Paris (AFP)

Around 35 housing units, a third of which are social housing, will be created by 2024 in the former Tati store in the Barbès district in Paris, whose health crisis precipitated the closure, the town hall announced on Friday by choosing the developer. immovable.

The project designed by Immobel France provides for 8,000 m2 of housing, shops - including a hotel - and offices "without altering this emblematic place of the 18th arrondissement" well known to Parisians and tourists, underlines the town hall in a press release.

Among the thirty or so family dwellings built, for an area of ​​2,400m2, one third will be reserved for social housing, via the Real Estate Agency of the city of Paris (RIVP), and the other two thirds for home ownership, a specified the town hall to AFP.

These housing units will occupy the suburban part of the complex, while the Haussmannian building located at the crossroads of Barbès and Rochechouart boulevards will rather be reserved for offices, with a cultural space on the ground floor.
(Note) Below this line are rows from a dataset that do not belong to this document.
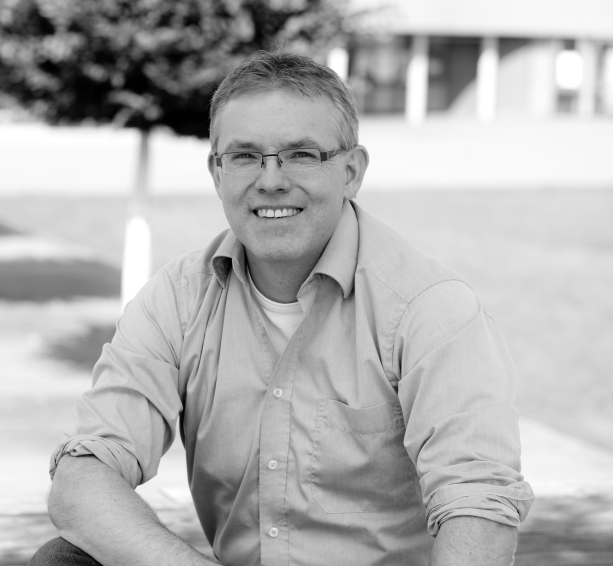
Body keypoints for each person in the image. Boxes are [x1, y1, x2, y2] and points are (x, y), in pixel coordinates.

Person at [29, 51, 534, 566]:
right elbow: (82, 479)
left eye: (301, 154)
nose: (271, 180)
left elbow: (478, 506)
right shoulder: (176, 301)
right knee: (62, 560)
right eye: (246, 156)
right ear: (217, 173)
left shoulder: (431, 309)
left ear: (352, 171)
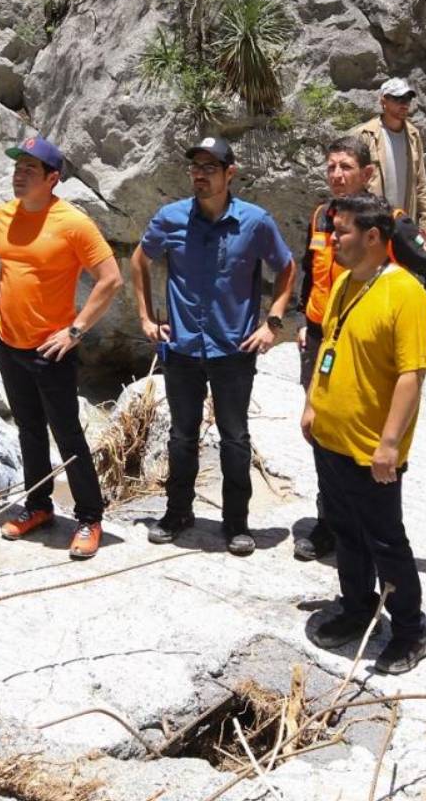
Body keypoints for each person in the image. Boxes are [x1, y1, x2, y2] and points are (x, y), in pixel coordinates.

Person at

Chosen within the framework of the Réinventer Paris 3 call for projects, which targets office buildings or shops to transform them in particular into housing, the file of Immobel France "foresees the least possible demolition while keeping 65% of the floors and 84% of the existing facades, including the complete preservation of the Haussmannian building ", underlines the town hall.

The objective is to deliver the whole for the first half of 2024, an "ambitious" deadline according to the town hall.

The popular store with the pink gingham Tati banner since 1948 was taken over in 2017 by the GPG group, which announced its closure in July 2020, attendance having been severely affected by the health crisis.

To carry out its project, the Belgian group Immobel therefore bought the building from the current owners, the Ouaki family - founder of Tati - and GPG, owner of the Gifi brand.

The final sale is due to take place this fall, according to the town hall.